Despite Special-Interest Bleating, Brown Not Playing Favorites

Thomas D. EliasOP-ED

Special interests have seemingly been crying from every rooftop in California from the moment Gov. Jerry Brown issued his first proposed state budget days after taking the oath of office.

They’ve all had the same message in response to the bitter medicine Brown dispensed: “We are special. We provide such a valuable service that our budgets and our staff simply can’t be cut without doing irreparable damage.”

The bleating came as no surprise to Brown or his top advisers. At one pre-inaugural budget meeting, Brown warned all present to “fasten your seat belts.” His top advisor and campaign manager, Steve Glazer, predicted that Brown’s honeymoon would end the day the proposed budget appeared and that “people will be screaming on every street corner.”

Avalanche of Complaints

They are. For among major spending areas in the state budget, this plan spares only elementary and high school education. Schools shouldn’t be cut, Brown said, because they’ve suffered so many reductions in the past three years.

Some samples of the first complaints voiced:

• Eliminating local redevelopment agencies, said the executive director of the California Redevelopment Association, John Shirey, “…is more smoke and mirrors that will…cause widespread economic pain in communities throughout California…It makes no sense to kill this economic engine.”

• “This budget is a death warrant for California AIDS patients,” said Michael Weinstein, president of the AIDS Healthcare Foundation. “(It) seems like it is intended to push vulnerable Californians with very little income off life-saving treatment…it could also jeopardize the greater public health in California.”

• “These proposals will result in more than 120,000 children…losing access to health coverage,” said Peter Manzo, head of the United Ways of California. “Children will not get the preventive care they need to be healthy…taxpayers will carry a heavier burden as uninsured children receive more costly health care in emergency rooms.”
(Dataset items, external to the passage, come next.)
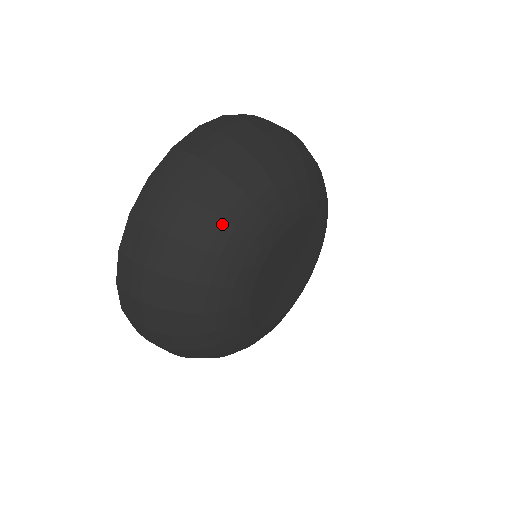
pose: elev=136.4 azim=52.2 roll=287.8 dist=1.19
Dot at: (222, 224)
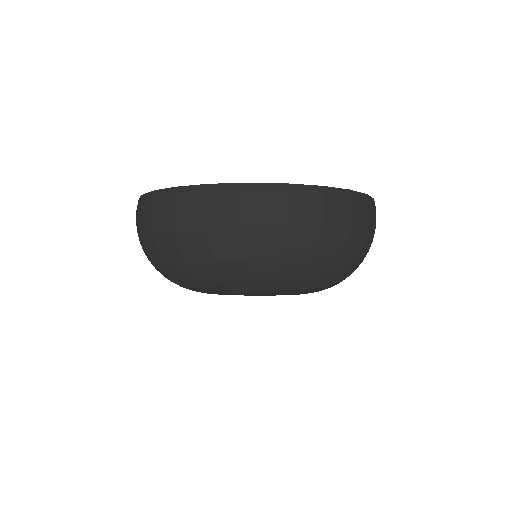
Dot at: (187, 269)
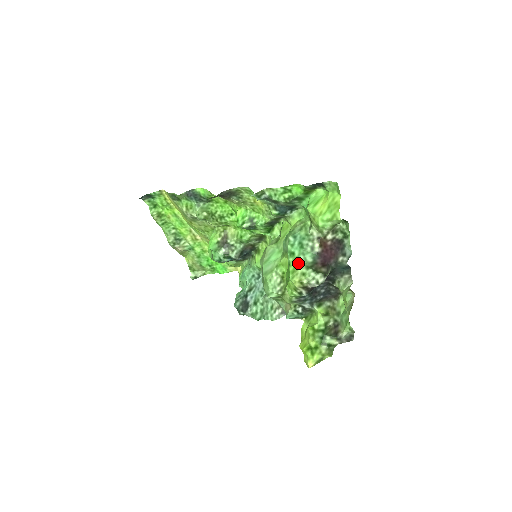
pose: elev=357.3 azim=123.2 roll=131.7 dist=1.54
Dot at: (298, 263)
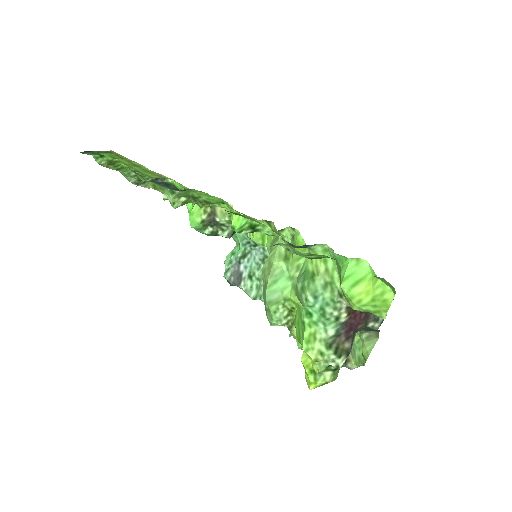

• “Cutting the Adult Day Care Health program is completely nonsensical,” said Lydia Missaelides, executive director of the California Assn. for Adult Day Services. “Given that half the funding for ADHC comes from the federal government, this will cost the state more than it will save.”

Who Deserves to be Hurt?

Similar gripes came from the heads of the state’s public universities, construction workers unions and many more. Almost all these interests and their backers supported Brown last fall, but he’s plainly not playing favorites.

The truth is that virtually all the cut programs have value. But money to give them the funding they’ve had in recent years is not in hand or in prospect, and there will be even less if Republicans and tax protestors manage to block the special election Brown seeks to call in order to ask the public to okay extensions on about $8.5 billion per year in temporary taxes due to expire July 1.

Reality is that if the governor and the Legislature heed any of the interest groups now complaining, they’ll simply have to take money from some other valued program to make up for it, which would amount to a shell game.

Brown knew before he even ran for office that he’d get most of the blame for this budget when it’s plainly not his fault. All he’s done is set priorities for distributing a much-reduced pot of state money. If legislators don’t like those priorities, they’ll make changes.

In fact, there are plenty of other places to distribute blame. The last two former governors borrowed and used gimmickry for the last nine years to push their immediate budget problems into the future, and that future has arrived. On his first day in office, ex-Gov. Schwarzenegger cut the vehicle license tax by more than $4 billion per year to please the car dealers who helped finance his election, costing the state $28 billion so far — enough money to avoid any of the cuts now proposed.

Voters approved myriad bond issues for everything from hospitals to veterans benefits to parkland and, yes, budget balancing. It was a lot like individuals who see something they like at the mall and whip out a credit card without remembering they’ll have to pay it off sometime. Now the interest on that debt costs more than $5 billion a year

Which leaves Californians in a terrible dilemma, especially if they are among the several million affected by unemployment or home foreclosures: They’ll either have to accept even more severe cuts than those proposed or go along with a painful tax extension. Bitter medicine indeed, but Brown appears to have few choices other than to confront voters with the hard facts and their unpleasant consequences.